NONPROFIT YEAR-END FINANCIAL STATEMENT AUDIT (OR REVIEW) PROCESS IN A NUTSHELL (PART 3 of 5)

THE YEAR-END FINANCIAL STATEMENT PROCESS:

A Practical Guide for Small Nonprofit Organizations having a CPA Audit (or Review)

(Part 3 of 5)

Part III: Deliverables and Outputs of the Audit Process  

A. Financial Statements and Audit Report

At the end of the engagement, the auditor will present the organization’s financial statements and footnote disclosures into a generally accepted format. The financial statements will be preceded by the Auditors Report.  This report will state whether the financial statements are “presented fairly, in all material respects.” It is this “assurance” that enables the users of the financial statements to rely on them. Almost every audit will have an “unqualified opinion”, which is the best outcome. The reason for this is that any adjustments the auditor “proposes” will most likely be accepted and posted by the organization. A “qualified” opinion would be an “except for” opinion. It means the auditor agrees with the financial statements except for a particular item.  The last opinion is an “adverse” opinion. That would mean the auditor is stating the financial statements are “not presented fairly”.

B. Auditor Communications

Besides the Auditor’s Report on the financial statements, there are other items the auditor will report to the organization. These auditor communications can be broken into three areas: (1) required communications to governance; (2) a report on internal control deficiencies; and (3) recommendations for strengthening internal controls and operating efficiency. The ways auditors communicate these items to the organization varies.
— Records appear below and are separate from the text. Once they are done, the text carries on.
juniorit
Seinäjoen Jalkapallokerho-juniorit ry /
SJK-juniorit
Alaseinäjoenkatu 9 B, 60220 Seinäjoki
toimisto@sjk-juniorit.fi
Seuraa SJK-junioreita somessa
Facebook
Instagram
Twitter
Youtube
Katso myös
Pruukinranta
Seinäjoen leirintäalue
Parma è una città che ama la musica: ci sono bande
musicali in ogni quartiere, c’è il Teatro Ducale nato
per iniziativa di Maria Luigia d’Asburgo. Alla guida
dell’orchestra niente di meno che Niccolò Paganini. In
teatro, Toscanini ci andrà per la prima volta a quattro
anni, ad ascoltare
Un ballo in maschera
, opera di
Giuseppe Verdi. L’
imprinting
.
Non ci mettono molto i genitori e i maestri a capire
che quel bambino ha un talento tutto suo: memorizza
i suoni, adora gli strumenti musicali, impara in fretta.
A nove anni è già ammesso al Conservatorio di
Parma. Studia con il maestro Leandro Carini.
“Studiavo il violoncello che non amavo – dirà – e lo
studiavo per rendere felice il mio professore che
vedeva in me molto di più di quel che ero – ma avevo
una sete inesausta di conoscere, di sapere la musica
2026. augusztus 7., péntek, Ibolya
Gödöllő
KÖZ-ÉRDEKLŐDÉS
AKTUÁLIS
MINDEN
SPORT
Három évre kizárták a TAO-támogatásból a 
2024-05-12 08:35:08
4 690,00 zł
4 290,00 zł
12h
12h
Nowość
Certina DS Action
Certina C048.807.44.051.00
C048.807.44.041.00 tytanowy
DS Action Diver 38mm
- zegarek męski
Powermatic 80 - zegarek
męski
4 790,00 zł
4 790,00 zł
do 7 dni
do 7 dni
(1)   Required Communications to Governance: This is usually in letter form and will highlight to governance key aspects of the audit and the financial statements. This will include complex accounting policies, significant estimates, important disclosures (footnotes), difficulties encountered in performing the audit, and disagreements with management. Also, there would be information about uncorrected and corrected misstatements. Corrected misstatements would be the adjustment entries that were proposed and accepted. There would normally not be any material uncorrected misstatements in a small nonprofit audit.

(2)   Internal control deficiencies: Although it is not the purpose of the audit to render an opinion on internal controls, the auditor is required to report any significant deficiencies in internal control encountered during the audit.
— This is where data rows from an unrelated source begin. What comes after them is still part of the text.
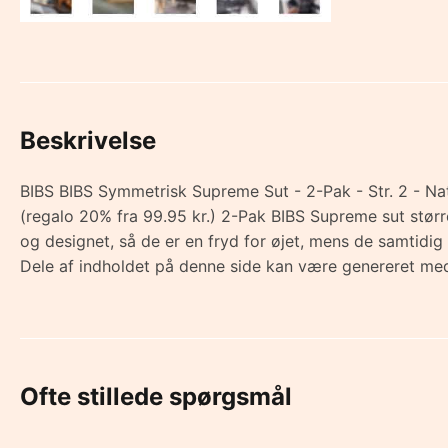
Beskrivelse
BIBS BIBS Symmetrisk Supreme Sut - 2-Pak - Str. 2 - Nat
(regalo 20% fra 99.95 kr.) 2-Pak BIBS Supreme sut størr
og designet, så de er en fryd for øjet, mens de samtidi
Dele af indholdet på denne side kan være genereret med
Ofte stillede spørgsmål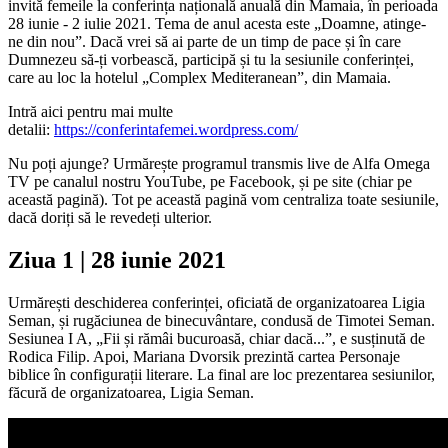
invită femeile la conferința națională anuală din Mamaia, în perioada
28 iunie - 2 iulie 2021. Tema de anul acesta este „Doamne, atinge-
ne din nou”. Dacă vrei să ai parte de un timp de pace și în care
Dumnezeu să-ți vorbească, participă și tu la sesiunile conferinței,
care au loc la hotelul „Complex Mediteranean”, din Mamaia.
Intră aici pentru mai multe
detalii:
https://conferintafemei.wordpress.com/
Nu poți ajunge? Urmărește programul transmis live de Alfa Omega
TV pe canalul nostru YouTube, pe Facebook, și pe site (chiar pe
această pagină). Tot pe această pagină vom centraliza toate sesiunile,
dacă doriți să le revedeți ulterior.
Ziua 1 | 28 iunie 2021
Urmărești deschiderea conferinței, oficiată de organizatoarea Ligia
Seman, și rugăciunea de binecuvântare, condusă de Timotei Seman.
Sesiunea I A, „Fii și rămâi bucuroasă, chiar dacă...”, e susținută de
Rodica Filip. Apoi, Mariana Dvorsik prezintă cartea Personaje
biblice în configurații literare. La final are loc prezentarea sesiunilor,
făcură de organizatoarea, Ligia Seman.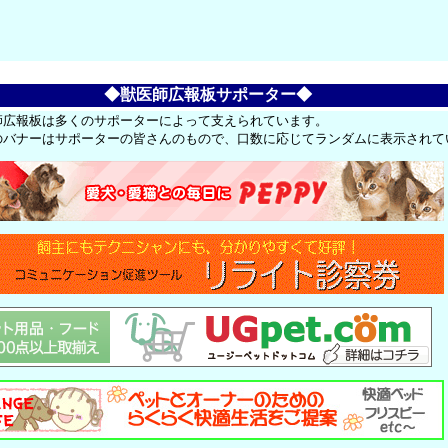
。
◆獣医師広報板サポーター◆
師広報板は多くのサポーターによって支えられています。
のバナーはサポーターの皆さんのもので、口数に応じてランダムに表示されて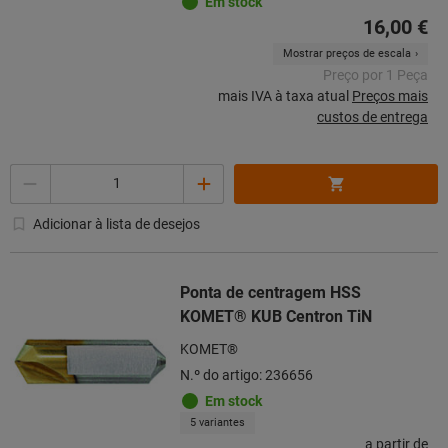
Em stock
16,00 €
Mostrar preços de escala
Preço por 1 Peça
mais IVA à taxa atual
Preços mais
custos de entrega
Quantidade
Adicionar à lista de desejos
Ponta de centragem HSS
KOMET® KUB Centron TiN
KOMET®
N.º do artigo: 236656
Em stock
5 variantes
a partir de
Generally Accepted Auditing Standards advise that a deficiency in internal control exists when the design or operation of a control does not allow management or employees, in the normal course of performing their assigned functions, to prevent, or detect and correct, misstatements on a timely basis. A material weakness is a deficiency or a combination of deficiencies in internal control, such that there is a reasonable possibility that a material misstatement of the organization’s financial statements will not be prevented, or detected and corrected, on a timely basis.
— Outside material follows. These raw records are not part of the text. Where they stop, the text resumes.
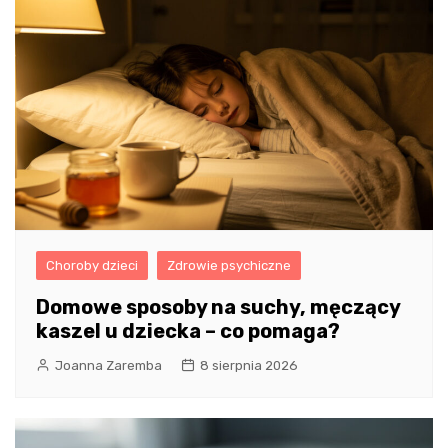
Choroby dzieci
Zdrowie psychiczne
Domowe sposoby na suchy, męczący
kaszel u dziecka – co pomaga?
Joanna Zaremba
8 sierpnia 2026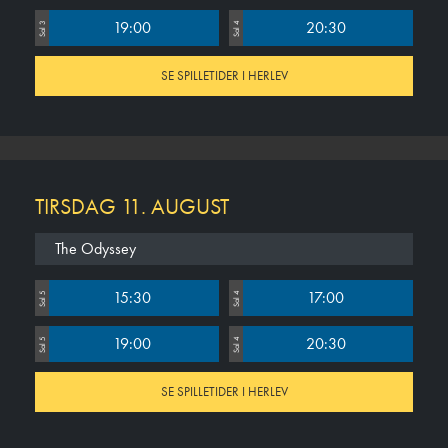
19:00
20:30
Sal 3
Sal 4
SE SPILLETIDER I HERLEV
TIRSDAG 11. AUGUST
The Odyssey
15:30
17:00
Sal 5
Sal 4
19:00
20:30
Sal 5
Sal 4
SE SPILLETIDER I HERLEV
Since almost all organizations receive an unqualified opinion on the financial statement audit report, the internal control communication letter could be the most important output of the audit. It is common for a small nonprofit audit to result in some significant deficiency findings. Correcting internal control deficiencies is critically important to the financial health of all nonprofit organizations. Weaknesses in internal control can impact financial reporting or entice someone to perpetrate fraud. Common deficiency findings in nonprofit audits involve segregation of duties, oversight of financial reporting, monthly reconciliation and closing procedures, controls over cash and governance issues. The items identified in the internal control letter should be reviewed and addressed by the board and management. Many organizations develop a written response and action plan for each item. 

(3)   Recommendations:  During the audit process the auditor may become aware of opportunities for strengthening controls and operating efficiency.  These may be internal control items not deemed material enough to be included in the internal control letter.  These also may be items involving issues that are not directly related to the audit such as Form 990, payroll filings, other general business items.  If not addressed, items on the recommendation letter may escalate to deficiencies in future periods.  The “recommendations” should be reviewed and addressed by the board and management, as well. These recommendation items are not required by auditing standards and can be communicated orally during the course of the audit.  

Although written communication letters are addressed to the organization, they are often requested by outside parties, such as funders. Also, certain states require any communication letters prepared by the auditor to be submitted with the annual filing. If the organization changes auditors, a potential subsequent auditor may ask to see the communication letters, as well.